The Day the Shark Came for Us
It was supposed to be an ordinary morning out on the water. The sky was clear over the Gulf, a light breeze brushing the surface into gentle ripples. Our crew of five had set out before dawn, the smell of diesel and salt thick in the air as the engine hummed its steady rhythm. By 7 a.m., we were already hauling in the first nets, heavy with mackerel and sardines — a good start to the day.
The sea was calm — deceptively calm.
Mateo, our youngest deckhand, leaned over the rail to untangle a fish snagged in the net. He was laughing, soaked to the elbows, when we all heard it — a splash too big to be a wave. I turned just in time to see a dark, powerful shadow slicing through the blue water, right beside the hull.
“Shark!” someone shouted.

The word cut through the sound of the waves like a blade. Mateo jerked back, but too late. The shark lunged, its dorsal fin breaking the surface — a massive shape, maybe three meters long. It hit the side of the boat with terrifying force, rocking us so hard the tackle boxes clattered across the deck.
Mateo fell to the floor, screaming.
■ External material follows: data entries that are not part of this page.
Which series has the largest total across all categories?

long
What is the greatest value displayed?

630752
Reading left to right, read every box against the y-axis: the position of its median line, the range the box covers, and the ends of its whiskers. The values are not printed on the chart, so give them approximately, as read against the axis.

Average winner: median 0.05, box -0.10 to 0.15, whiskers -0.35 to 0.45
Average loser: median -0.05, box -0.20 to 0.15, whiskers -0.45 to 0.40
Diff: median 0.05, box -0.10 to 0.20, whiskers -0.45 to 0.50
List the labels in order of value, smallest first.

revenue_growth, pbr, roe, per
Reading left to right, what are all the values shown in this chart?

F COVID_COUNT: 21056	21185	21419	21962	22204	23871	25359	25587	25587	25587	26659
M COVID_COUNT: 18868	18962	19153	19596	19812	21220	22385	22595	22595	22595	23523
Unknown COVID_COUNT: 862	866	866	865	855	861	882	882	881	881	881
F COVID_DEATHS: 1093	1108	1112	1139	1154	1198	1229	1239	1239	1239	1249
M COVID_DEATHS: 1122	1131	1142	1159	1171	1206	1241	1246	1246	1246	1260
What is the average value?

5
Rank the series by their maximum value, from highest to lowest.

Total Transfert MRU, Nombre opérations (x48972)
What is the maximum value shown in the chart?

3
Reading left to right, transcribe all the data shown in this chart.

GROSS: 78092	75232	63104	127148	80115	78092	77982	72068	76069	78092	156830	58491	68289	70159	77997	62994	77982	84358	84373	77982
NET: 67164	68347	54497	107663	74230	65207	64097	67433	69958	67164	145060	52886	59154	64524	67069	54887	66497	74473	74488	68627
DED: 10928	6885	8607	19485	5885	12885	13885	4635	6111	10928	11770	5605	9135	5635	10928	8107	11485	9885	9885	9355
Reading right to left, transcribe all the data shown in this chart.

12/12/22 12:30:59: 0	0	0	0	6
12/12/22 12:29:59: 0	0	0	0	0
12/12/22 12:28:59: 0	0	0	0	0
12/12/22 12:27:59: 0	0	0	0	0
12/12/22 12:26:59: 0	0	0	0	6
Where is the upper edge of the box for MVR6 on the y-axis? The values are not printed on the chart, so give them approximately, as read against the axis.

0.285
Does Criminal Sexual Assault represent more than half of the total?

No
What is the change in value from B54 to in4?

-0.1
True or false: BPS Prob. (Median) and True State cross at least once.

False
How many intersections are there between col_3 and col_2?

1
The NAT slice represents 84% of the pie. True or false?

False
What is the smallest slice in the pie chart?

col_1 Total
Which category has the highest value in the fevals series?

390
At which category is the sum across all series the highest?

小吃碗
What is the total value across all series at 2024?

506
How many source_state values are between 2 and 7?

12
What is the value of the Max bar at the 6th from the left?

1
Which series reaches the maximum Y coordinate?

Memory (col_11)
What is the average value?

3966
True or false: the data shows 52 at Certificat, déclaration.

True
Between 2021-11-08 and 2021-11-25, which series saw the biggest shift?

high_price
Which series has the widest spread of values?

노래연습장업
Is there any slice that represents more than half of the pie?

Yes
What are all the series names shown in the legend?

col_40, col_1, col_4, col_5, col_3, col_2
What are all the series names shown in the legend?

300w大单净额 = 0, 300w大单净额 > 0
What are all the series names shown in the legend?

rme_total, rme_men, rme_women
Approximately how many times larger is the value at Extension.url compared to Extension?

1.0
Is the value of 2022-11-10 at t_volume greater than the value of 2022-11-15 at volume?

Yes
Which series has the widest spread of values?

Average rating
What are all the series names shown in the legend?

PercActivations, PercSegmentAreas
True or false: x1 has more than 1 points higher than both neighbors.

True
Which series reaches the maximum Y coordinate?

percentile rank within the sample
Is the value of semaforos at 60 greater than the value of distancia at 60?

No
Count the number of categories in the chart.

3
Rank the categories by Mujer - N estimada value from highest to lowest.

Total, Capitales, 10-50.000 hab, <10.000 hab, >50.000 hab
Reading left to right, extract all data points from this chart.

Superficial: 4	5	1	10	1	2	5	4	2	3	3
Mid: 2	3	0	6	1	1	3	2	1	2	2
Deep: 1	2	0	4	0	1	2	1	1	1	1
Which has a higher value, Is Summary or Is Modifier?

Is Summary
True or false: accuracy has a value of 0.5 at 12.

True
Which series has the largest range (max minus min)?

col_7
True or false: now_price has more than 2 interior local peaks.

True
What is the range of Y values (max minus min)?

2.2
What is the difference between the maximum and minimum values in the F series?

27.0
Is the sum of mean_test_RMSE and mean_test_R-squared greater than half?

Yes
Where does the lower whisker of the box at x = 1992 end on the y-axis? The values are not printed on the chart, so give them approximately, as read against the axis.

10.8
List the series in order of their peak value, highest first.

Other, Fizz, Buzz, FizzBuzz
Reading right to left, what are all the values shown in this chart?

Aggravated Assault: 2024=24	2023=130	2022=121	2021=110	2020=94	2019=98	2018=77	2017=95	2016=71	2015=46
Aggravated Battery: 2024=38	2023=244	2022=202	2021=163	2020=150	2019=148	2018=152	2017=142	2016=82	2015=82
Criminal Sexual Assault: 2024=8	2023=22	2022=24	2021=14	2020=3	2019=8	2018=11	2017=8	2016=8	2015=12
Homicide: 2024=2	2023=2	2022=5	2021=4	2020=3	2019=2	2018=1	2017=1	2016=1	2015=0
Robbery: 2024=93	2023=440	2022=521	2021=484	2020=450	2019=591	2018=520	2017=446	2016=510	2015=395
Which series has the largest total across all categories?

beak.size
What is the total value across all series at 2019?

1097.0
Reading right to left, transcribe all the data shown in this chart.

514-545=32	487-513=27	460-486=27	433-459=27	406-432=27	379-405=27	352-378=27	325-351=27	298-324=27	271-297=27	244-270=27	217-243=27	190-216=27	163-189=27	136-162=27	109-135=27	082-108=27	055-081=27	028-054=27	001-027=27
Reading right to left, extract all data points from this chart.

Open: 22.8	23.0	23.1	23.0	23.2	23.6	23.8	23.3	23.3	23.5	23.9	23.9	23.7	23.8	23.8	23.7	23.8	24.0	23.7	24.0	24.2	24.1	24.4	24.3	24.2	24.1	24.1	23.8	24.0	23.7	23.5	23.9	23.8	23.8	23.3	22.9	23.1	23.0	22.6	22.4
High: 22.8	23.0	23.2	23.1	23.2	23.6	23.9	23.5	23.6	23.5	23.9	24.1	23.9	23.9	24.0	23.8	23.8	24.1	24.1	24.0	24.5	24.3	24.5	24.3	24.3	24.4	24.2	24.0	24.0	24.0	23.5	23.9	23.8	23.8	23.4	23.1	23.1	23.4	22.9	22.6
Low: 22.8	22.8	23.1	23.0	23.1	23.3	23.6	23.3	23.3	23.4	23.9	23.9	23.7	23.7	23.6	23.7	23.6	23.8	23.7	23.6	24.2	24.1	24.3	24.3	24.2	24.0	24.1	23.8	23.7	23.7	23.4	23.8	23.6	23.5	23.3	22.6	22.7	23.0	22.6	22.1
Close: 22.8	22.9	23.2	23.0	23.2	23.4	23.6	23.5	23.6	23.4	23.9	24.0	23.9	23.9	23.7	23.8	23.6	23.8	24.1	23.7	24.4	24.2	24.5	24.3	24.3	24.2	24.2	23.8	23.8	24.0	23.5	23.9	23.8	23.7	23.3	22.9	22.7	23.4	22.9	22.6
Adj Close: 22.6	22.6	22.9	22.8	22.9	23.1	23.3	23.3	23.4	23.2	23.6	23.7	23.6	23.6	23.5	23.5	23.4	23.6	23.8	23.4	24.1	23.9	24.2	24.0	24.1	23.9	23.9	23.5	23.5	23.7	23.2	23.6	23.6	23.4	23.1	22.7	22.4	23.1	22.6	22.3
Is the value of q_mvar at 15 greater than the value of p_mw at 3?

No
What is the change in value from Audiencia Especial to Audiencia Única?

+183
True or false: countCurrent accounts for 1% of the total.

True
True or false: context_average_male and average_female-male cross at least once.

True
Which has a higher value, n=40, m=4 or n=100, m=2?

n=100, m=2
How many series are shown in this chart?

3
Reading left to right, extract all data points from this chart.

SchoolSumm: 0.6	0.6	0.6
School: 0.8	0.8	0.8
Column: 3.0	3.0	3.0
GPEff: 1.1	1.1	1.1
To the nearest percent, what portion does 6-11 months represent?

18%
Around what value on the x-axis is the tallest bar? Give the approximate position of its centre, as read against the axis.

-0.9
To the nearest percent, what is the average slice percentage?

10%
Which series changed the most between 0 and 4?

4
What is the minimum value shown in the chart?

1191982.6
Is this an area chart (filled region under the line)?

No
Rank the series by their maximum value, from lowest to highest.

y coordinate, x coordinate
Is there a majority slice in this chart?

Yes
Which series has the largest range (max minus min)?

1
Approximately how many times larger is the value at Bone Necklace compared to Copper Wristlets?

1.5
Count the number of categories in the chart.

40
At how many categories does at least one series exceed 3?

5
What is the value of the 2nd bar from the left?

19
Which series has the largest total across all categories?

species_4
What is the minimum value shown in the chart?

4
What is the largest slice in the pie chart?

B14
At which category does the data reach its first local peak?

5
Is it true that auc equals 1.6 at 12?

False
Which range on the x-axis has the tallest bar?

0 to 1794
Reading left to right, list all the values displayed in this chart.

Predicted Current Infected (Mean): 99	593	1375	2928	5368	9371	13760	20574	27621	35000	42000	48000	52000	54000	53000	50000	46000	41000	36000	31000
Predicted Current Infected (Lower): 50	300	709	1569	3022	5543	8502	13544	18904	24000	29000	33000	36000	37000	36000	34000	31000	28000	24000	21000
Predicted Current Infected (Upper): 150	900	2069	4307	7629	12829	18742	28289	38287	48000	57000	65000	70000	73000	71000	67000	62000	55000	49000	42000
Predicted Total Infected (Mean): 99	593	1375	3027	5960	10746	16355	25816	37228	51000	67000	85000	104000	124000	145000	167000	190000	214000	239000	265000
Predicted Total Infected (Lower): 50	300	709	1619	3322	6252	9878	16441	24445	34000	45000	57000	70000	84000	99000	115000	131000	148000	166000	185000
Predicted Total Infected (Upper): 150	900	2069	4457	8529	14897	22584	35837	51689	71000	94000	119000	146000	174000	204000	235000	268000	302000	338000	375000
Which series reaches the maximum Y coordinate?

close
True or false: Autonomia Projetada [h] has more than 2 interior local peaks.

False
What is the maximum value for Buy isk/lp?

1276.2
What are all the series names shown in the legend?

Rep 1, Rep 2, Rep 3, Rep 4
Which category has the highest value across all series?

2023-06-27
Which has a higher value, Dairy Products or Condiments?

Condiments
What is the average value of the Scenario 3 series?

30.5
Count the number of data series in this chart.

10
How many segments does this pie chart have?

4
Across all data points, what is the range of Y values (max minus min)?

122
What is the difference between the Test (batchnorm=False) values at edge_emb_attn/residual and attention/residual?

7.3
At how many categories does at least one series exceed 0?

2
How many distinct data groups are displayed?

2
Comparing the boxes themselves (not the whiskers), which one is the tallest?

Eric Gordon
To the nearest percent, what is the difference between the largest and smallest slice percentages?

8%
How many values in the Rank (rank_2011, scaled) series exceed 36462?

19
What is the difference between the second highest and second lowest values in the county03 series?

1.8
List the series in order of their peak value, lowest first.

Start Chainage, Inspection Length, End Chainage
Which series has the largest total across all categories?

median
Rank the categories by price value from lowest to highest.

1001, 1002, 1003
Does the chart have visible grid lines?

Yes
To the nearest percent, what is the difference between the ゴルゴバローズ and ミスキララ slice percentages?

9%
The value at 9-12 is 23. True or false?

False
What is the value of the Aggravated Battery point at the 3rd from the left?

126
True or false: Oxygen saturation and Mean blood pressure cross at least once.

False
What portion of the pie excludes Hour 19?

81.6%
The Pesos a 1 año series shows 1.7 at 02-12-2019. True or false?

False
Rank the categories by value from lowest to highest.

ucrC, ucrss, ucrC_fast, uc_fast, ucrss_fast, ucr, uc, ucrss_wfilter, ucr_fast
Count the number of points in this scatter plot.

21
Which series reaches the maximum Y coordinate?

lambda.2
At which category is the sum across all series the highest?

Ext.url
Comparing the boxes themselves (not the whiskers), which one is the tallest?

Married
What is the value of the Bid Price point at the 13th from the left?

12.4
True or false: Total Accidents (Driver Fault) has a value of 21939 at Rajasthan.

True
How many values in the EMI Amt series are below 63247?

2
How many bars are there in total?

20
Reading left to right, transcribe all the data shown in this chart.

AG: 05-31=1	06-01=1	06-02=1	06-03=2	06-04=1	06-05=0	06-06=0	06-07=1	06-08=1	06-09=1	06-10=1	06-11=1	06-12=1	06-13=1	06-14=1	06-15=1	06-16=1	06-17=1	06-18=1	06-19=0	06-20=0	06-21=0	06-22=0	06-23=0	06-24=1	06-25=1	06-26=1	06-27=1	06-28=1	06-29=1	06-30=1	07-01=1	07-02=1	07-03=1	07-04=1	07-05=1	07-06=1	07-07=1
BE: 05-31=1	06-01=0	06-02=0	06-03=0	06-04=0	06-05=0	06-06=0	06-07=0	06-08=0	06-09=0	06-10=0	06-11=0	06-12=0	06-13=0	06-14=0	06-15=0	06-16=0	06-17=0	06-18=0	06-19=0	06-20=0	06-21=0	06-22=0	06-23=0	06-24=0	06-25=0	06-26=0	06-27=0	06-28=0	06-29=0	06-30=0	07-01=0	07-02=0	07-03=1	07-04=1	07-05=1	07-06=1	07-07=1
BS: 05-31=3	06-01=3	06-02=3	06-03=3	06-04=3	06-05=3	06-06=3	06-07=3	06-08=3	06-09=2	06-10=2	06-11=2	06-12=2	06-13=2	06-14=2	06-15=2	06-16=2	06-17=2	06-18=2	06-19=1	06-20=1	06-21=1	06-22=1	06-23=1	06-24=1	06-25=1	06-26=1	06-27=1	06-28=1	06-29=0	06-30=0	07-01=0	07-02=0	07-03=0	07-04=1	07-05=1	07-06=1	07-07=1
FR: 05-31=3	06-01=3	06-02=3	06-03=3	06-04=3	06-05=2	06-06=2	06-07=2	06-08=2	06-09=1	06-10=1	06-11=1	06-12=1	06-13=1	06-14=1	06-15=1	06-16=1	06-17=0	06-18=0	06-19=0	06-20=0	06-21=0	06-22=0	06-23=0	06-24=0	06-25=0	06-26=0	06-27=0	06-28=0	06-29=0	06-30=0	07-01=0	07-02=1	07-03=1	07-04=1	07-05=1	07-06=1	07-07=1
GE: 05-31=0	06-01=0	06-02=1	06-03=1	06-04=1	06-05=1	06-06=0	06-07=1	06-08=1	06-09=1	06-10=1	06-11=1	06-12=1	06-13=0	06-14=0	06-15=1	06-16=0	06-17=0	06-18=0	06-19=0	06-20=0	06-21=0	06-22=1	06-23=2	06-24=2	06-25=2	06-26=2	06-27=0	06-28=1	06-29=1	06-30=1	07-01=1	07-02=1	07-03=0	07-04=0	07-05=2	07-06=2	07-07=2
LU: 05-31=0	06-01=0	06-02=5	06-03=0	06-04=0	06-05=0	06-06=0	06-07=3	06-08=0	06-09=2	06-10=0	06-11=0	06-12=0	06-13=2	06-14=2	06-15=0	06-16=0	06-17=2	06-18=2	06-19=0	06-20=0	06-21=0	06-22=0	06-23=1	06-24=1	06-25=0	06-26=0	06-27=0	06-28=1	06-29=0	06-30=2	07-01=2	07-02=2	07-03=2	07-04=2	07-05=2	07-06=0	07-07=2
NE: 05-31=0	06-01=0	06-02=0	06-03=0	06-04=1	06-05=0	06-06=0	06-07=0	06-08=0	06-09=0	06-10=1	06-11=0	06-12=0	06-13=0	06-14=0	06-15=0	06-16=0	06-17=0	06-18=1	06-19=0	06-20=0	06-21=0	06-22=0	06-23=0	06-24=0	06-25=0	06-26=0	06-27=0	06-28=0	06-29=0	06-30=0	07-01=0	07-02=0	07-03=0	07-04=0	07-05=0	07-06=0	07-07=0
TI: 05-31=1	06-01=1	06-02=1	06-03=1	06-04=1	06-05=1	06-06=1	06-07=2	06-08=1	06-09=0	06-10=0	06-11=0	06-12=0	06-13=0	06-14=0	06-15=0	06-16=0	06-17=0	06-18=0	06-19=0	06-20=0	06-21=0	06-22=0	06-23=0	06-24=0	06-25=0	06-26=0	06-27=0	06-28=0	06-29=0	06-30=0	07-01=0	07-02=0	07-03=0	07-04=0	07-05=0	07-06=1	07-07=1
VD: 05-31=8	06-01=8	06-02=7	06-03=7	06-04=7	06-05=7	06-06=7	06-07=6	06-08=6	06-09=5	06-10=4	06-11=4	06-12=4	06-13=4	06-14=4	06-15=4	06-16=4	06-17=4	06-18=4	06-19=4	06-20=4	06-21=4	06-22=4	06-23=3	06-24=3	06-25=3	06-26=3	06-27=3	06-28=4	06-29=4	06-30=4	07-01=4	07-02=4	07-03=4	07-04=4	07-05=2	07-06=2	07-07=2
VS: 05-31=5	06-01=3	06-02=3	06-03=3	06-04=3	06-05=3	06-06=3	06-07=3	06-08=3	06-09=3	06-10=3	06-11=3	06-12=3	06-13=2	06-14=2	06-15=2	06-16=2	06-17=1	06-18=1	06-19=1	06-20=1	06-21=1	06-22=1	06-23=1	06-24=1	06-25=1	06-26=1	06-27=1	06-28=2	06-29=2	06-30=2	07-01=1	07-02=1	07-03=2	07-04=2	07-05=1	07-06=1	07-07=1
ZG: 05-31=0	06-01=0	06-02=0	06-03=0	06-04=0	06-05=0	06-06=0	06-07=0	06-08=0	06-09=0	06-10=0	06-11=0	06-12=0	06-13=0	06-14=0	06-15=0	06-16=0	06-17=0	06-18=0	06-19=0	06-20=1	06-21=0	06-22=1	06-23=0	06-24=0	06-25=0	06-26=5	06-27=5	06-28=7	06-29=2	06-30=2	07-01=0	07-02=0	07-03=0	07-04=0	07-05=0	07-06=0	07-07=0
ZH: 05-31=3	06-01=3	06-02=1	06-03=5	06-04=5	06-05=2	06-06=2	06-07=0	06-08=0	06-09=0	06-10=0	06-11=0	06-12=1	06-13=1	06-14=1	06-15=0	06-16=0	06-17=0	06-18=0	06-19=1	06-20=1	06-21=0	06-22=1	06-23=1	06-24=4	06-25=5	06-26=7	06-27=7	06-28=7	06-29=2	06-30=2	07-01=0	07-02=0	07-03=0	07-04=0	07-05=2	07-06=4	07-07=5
The shark’s jaws snapped just where his arm had been seconds earlier, the teeth flashing white in the sunlight. The water churned red for a moment — not from a bite, but from a cut on his hand where the hook tore his skin as he scrambled back.
The captain gunned the engine, trying to move the boat away. But the shark wasn’t finished. It circled us, slamming against the hull again and again, as if trying to tip us over. Every few seconds, we caught glimpses of its tail cutting the surface — powerful, relentless.
“Get the gaffs! Keep it off!” yelled Marco, the first mate. We grabbed whatever we could — poles, nets, even a bucket — banging on the metal to scare it away. The noise echoed across the open water.
Then, just as suddenly as it came, the shark disappeared. The ocean went still again — eerily still. Only the smell of salt and fear hung in the air.
We stayed frozen for a full minute before anyone spoke. Mateo was shaking, his face pale. “It came out of nowhere,” he whispered. “Like it knew we were here.”
When we finally made it back to shore that afternoon, nobody said much. We unloaded the catch in silence, each of us glancing at the water, half-expecting that fin to rise again.
The sea has its moods — that’s what every fisherman learns. But that day, we learned something else too: out there, you’re only ever a guest in someone else’s world.